[R] lmer p-vales are sometimes too small

Sun Jan 8 23:03:02 CET 2006

I have just uploaded version 0.99-6 of the Matrix package to the
incoming area at CRAN.  It should appear on the archives in the next
day or two.

In this version all degrees of freedom, test statistics and p-values
have been removed from the summary, show and anova methods.  I agree
with John Maindonald that it is better not to give any p-values than
to give misleading, sometimes seriously misleading, p-values.

All the code for lmer is, of course, open source.  At present it
resides in the Matrix package but it may return to the lme4 package
following the release of R-2.3.0.  The sources for the Matrix package
are available at

  https://svn.r-project.org/R-packages/trunk/Matrix

An experimental version of lmer based on a supernodal sparse Cholesky
factorization is at

  https://svn.r-project.org/R-packages/branches/Matrix-mer2

That is the current development branch.  Once I get issues with the
PQL and Laplace methods for GLMMs resolved this branch will be merged
back into the trunk.  If you are only interested in linear mixed
models it is better to work with this branch.

In both branches there is an R function called getFixDF that currently
is a stub returning incorrect answers (as indicated in the comments). 
At present I don't know to get correct answers for the range of models
that can be fit by lmer.  I welcome submissions of patches.

On 1/6/06, Olof Leimar <olof.leimar at zoologi.su.se> wrote:
> This concerns whether p-values from lmer can be trusted. From
> simulations, it seems that lmer can produce very small, and probably
> spurious, p-values. I realize that lmer is not yet a finished product.
> Is it likely that the problem will be fixed in a future release of the
> lme4 package?
>
> Using simulated data for a quite standard mixed-model anova (a balanced
> two-way design; see code for the function SimMixed pasted below), I
> compared the output of lmer, for three slightly different models, with
> the output of aov. For an example where there is no fixed treatment
> effect (null hypothesis is true), with 4 blocks, 2 treatments, and 40
> observations per treatment-block combination, I find that lmer gives
> more statistical significances than it should, whereas aov does not have
> this problem. An example of output I generated by calling
>   > SimMixed(1000)

──────────────────────────────

TASK A –
Write out the stretch of the mailing-list post from "At present I don't" through "a finished product.".
The mailing-list post has no connection to the entries that come next.

──────────────────────────────

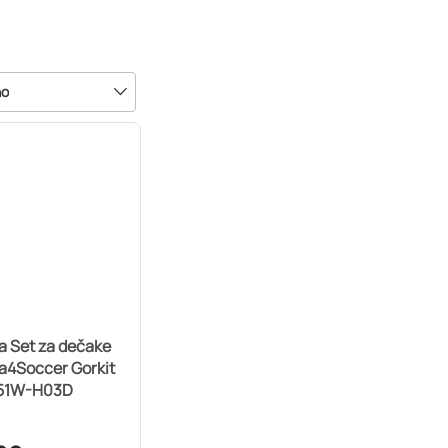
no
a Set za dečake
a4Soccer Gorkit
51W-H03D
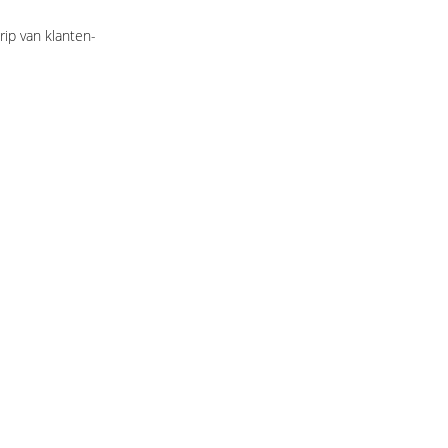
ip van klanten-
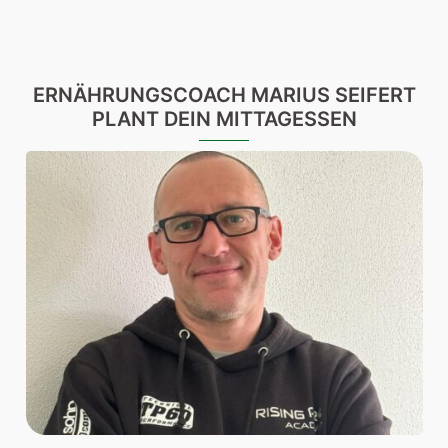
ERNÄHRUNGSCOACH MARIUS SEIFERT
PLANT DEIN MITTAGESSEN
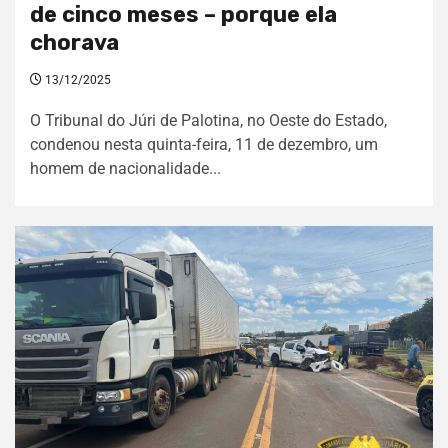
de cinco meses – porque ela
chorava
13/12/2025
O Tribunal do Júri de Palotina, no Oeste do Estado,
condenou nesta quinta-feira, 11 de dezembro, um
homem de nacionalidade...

──────────────────────────────

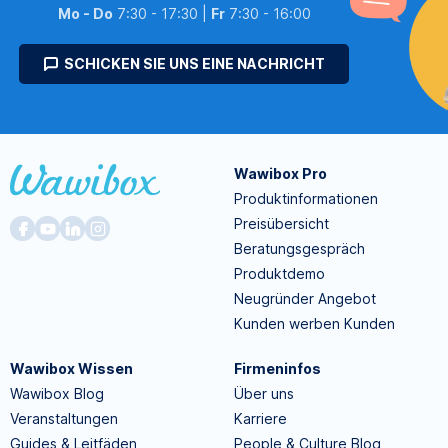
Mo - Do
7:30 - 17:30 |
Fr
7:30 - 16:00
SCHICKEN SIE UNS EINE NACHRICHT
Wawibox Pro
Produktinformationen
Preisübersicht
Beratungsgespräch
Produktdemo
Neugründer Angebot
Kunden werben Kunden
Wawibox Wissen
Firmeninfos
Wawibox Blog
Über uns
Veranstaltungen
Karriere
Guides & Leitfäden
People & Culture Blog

──────────────────────────────

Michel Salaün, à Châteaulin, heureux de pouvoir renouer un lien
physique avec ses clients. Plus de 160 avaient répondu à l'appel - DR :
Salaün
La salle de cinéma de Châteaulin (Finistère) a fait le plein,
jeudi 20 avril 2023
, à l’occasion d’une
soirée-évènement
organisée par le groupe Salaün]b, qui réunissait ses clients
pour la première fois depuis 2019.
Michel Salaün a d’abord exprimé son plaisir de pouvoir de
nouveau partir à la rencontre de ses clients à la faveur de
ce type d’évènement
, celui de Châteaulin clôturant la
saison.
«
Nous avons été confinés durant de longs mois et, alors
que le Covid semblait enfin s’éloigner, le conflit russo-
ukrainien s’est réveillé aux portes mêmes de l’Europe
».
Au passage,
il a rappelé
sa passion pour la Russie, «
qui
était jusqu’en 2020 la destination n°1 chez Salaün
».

──────────────────────────────

TASK B –
Repeat, with both end lines included, the stretch of the entries from the line that contains "ERNÄHRUNGSCOACH MARIUS SEIFERT" through the line that contains "PLANT DEIN MITTAGESSEN".

EXPECTED OUTPUT A –
At present I don't know to get correct answers for the range of models
that can be fit by lmer.  I welcome submissions of patches.

On 1/6/06, Olof Leimar <olof.leimar at zoologi.su.se> wrote:
> This concerns whether p-values from lmer can be trusted. From
> simulations, it seems that lmer can produce very small, and probably
> spurious, p-values. I realize that lmer is not yet a finished product.

EXPECTED OUTPUT B –
ERNÄHRUNGSCOACH MARIUS SEIFERT
PLANT DEIN MITTAGESSEN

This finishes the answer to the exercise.